Thursday, May 27, 2010

Computing Paradigm changes...

Nick have an very interesting point in his entry here: we effectively moved speech indexing/recognition techniques to a different domain with the GPU introduction. I couldn't agree with him more. With the performance gain we reported, many techniques in speeding up acoustic scoring becomes more or less irrelevant, since the bottleneck has shifted to some other areas. In this case, the grow itself.

This is clear from the performance matrix that I posted.

In other news, we are attacking the remaining "grow" part...

Friday, May 21, 2010

GPU and Speech Processing

We have been planning this for ages: utilizing GPU in nexiwave's speech processing. Now, we finally did it. Before the official release to our production decoding environment, our test environment shows dramatic speed improvement with GPU. A few things that are very worth noting:
  • do follow best practices from nividia:0
  • Critical best practices:
  • find those loops
  • memory coalesce
The first is quite obvious. The second is subtle.
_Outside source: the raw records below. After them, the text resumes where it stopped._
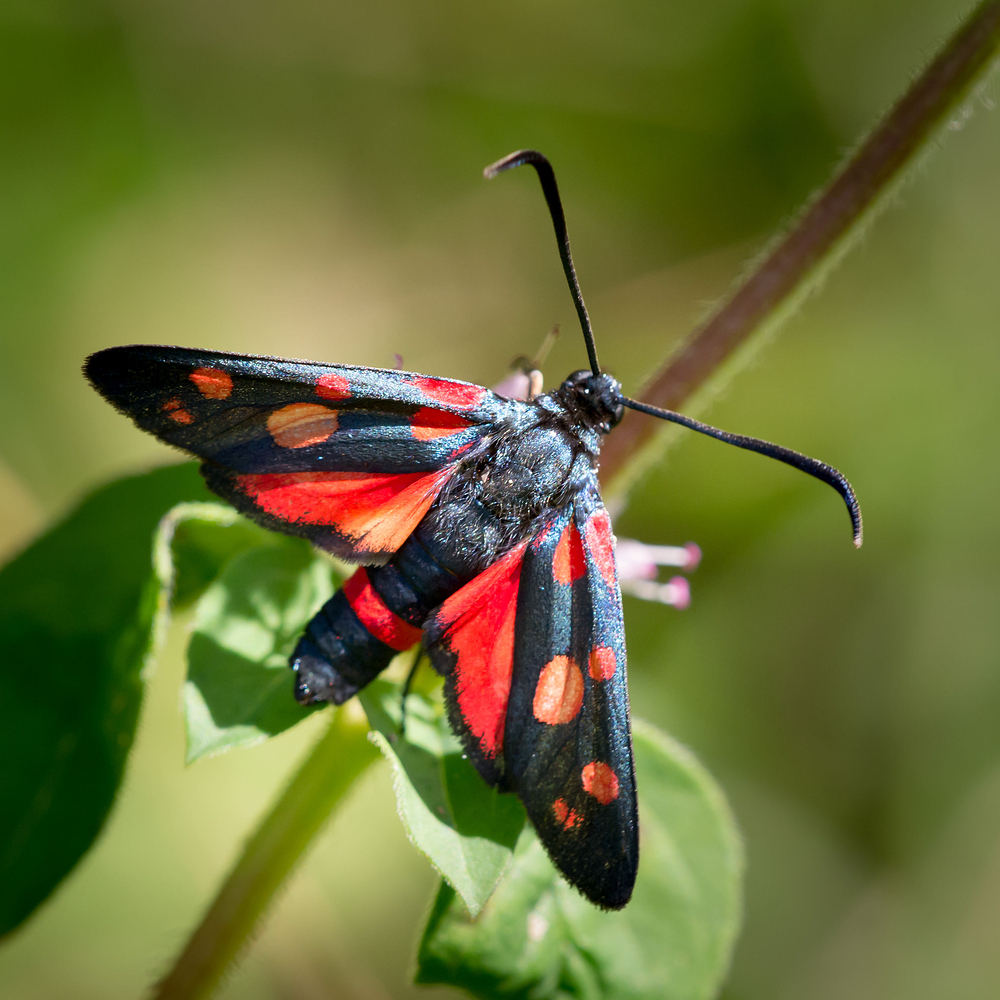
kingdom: Animalia
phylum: Arthropoda
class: Insecta
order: Lepidoptera
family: Zygaenidae
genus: Zygaena
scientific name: Zygaena ephialtes
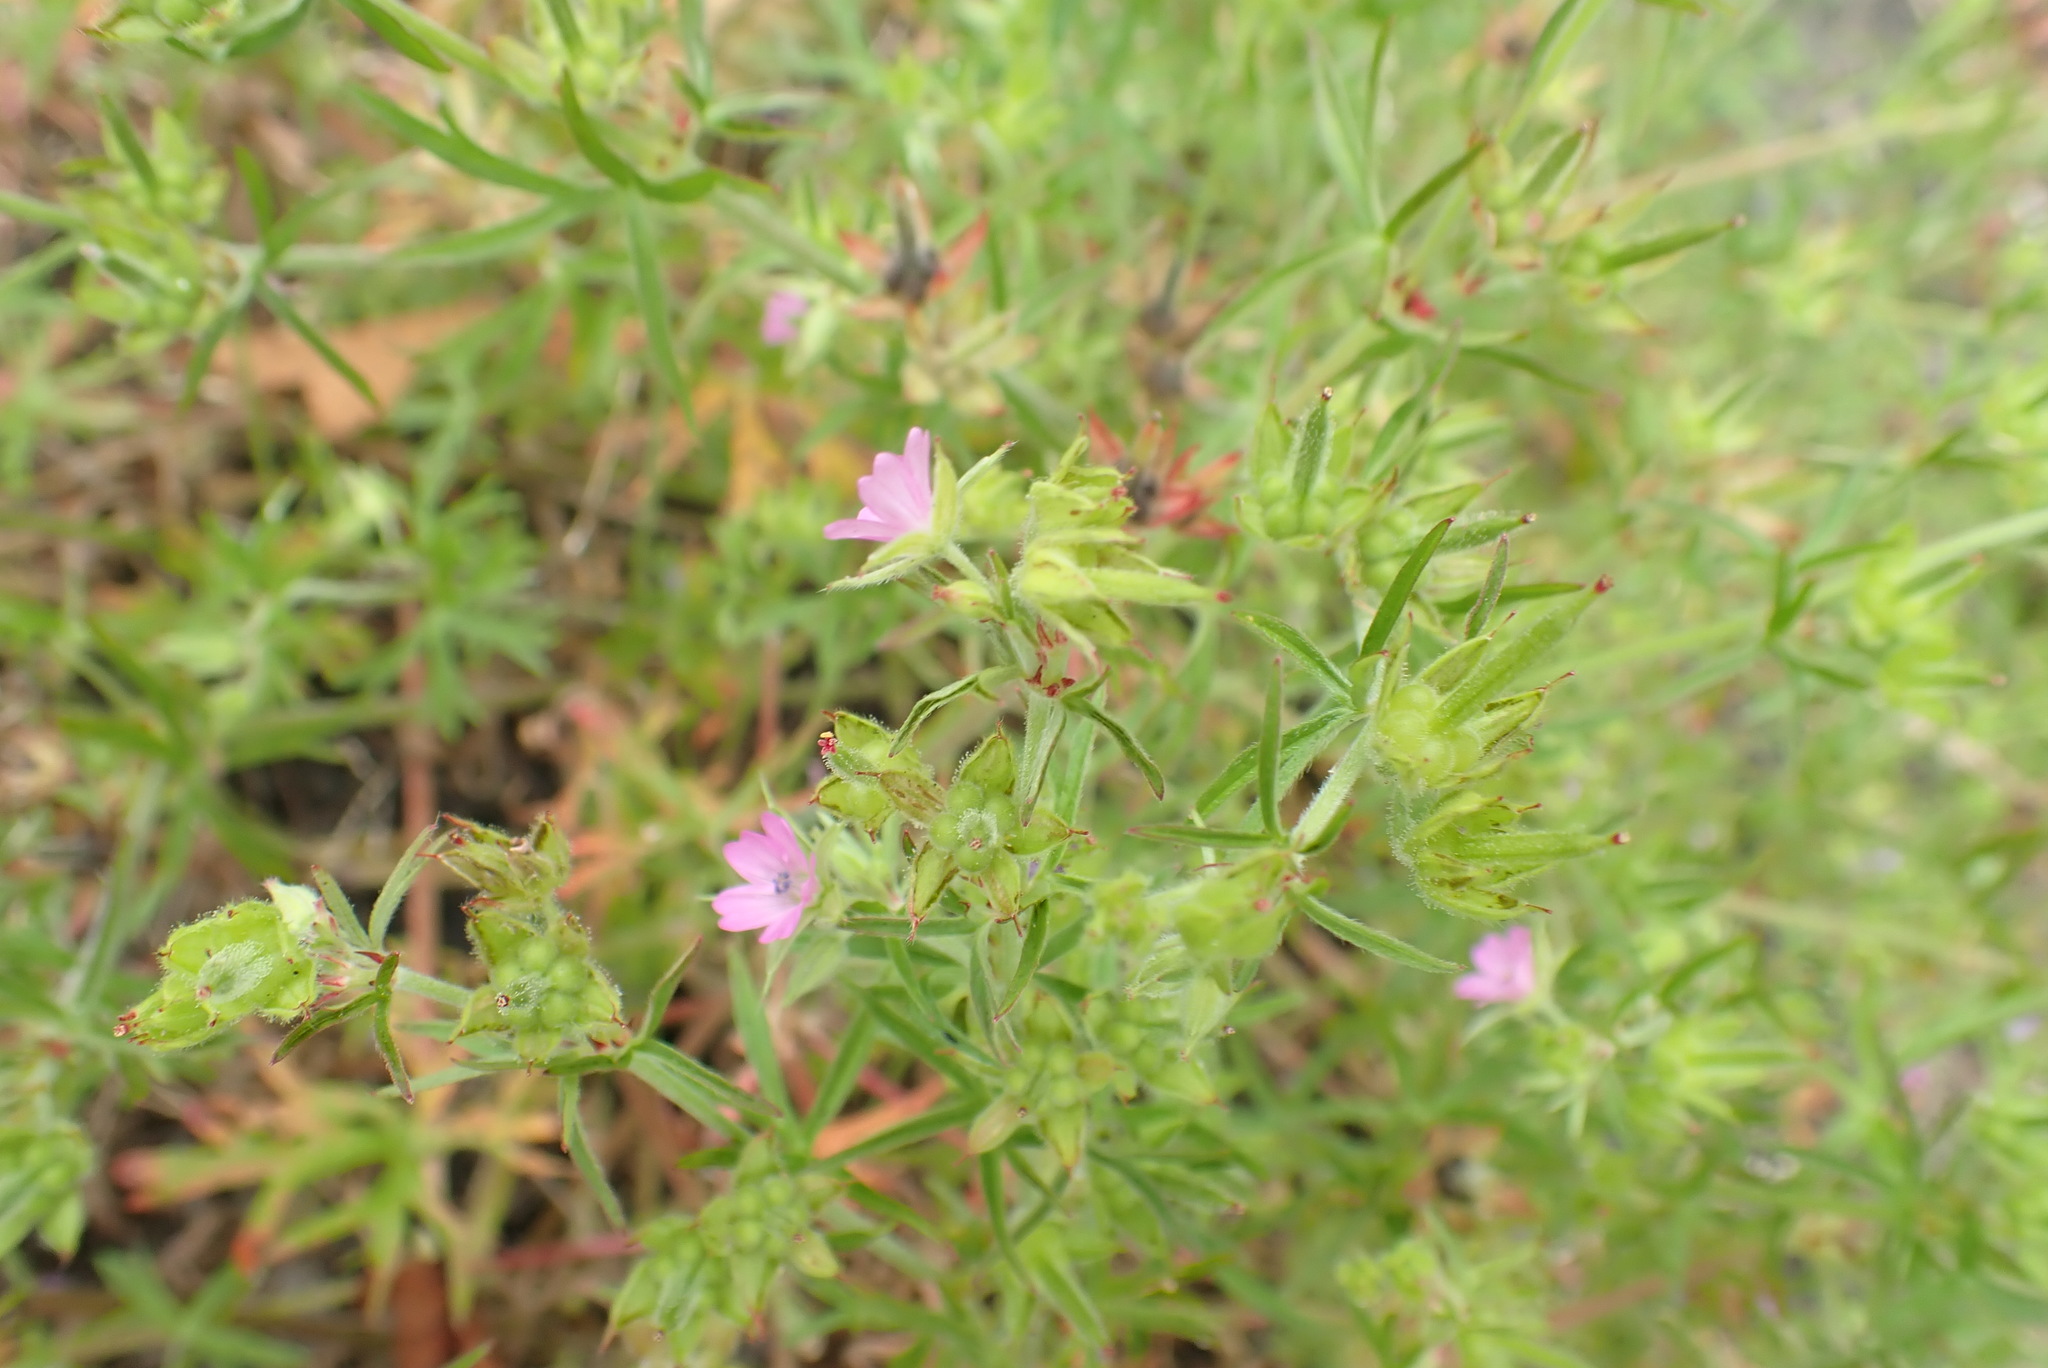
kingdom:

Anyway, our speed data as follows:

with GPU:
[java] Score 2134 0.0000s 0.0000s 0.0570s 0.0084s 17.9790s
[java] Grow 11238 0.0000s 0.0000s 0.1950s 0.0040s 45.2970s
[java] Scoring-Cuda 2124 0.0010s 0.0000s 0.0020s 0.0010s 2.1580s

without GPU (64 bit):
[java] Score 2134 0.0000s 0.0000s 0.4000s 0.0488s 104.1230s
[java] Grow 11238 0.0000s 0.0000s 0.1980s 0.0032s 36.0170s

without GPU (32 bit):
[java] Score 9607 0.0000s 0.0000s 0.2150s 0.0343s 329.9720s
[java] Prune 57599 0.0000s 0.0000s 0.0910s 0.0005s 30.7650s
[java] Grow 57642 0.0000s 0.0000s 0.7900s 0.0059s 339.4380s

Quite amazing, isn't it? Acoustic scoring time reduced from 104s -> 17s. Also, note the GPU only took 2s.
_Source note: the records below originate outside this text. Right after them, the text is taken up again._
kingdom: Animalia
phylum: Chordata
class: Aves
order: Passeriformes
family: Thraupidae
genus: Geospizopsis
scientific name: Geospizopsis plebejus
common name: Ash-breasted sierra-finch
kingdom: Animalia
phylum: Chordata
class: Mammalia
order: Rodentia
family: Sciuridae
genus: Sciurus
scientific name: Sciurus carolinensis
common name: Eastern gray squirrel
edit: If you must know how much was shipped to GPU: that's 15 million loops per 0.1s of audio

Monday, May 10, 2010

Java Coding standard wars

Nick and I have had quite a few fights regarding some technical stuff. I guess I am educated too much by Yoav Shapiro, SDM06, as regarding spaghetti code theory. I have to say I am in totally agree with Yoav that that is total necessary in a start-up environment: get the stuff done first. Well, I sure have seen that in many startup companies;).

Nick, on the other hand, is from the dream world. Well, I have to say nick did teach me some good discipline over the years, such as demanding detailed comments when checking in code. No complain about that. However, I do think we can lose some trivial stuff, such as:
  • line length should be no more than 80 characters (he keeps formatting my code and makes me verifying every time ;)). Who cares in today's world: We all have big monitors and we never print code to paper (in order to save the environment;))
  • No underscore in class name. I am actually not sure if this is bad practice. Maybe it is.
  • Whether closing braces should be on the same line or not. Come on, I just like keeping it on the same line. It looks cleaner.
Anyhow, I suppose we should compromise and meet in the middle. However, I still think the first priority is to get the job done.

Eclipse WTP "Java EE Module Dpendencies" not saving, or persisting

OK, I fumbled with the "amazing" Eclipse WTP project with the nice "Java EE Module Dependencies" option. There were a few projects that I just couldn't add them as dependency Java Utility Project to the web project. They were working before (for nearly two years;)). Apparently (as svn log says, nick), nick's cleanup effort two weeks ago removed some needed "nature" setting in .project file of those projects.

The solution was simple indeed. Just add this nature to the .project file of the Java utility projects:


Here goes over 8 hours of my time;). And, here are my two wishes:
1. Eclipse WTP should really give a warning if this nature is missing. Currently, there is no warning whatsoever. This is very bad, verrrrrrrrrrrry bad.
2. nick can do more meaningful work, than messing around setting like this;). (No offence, nick:)).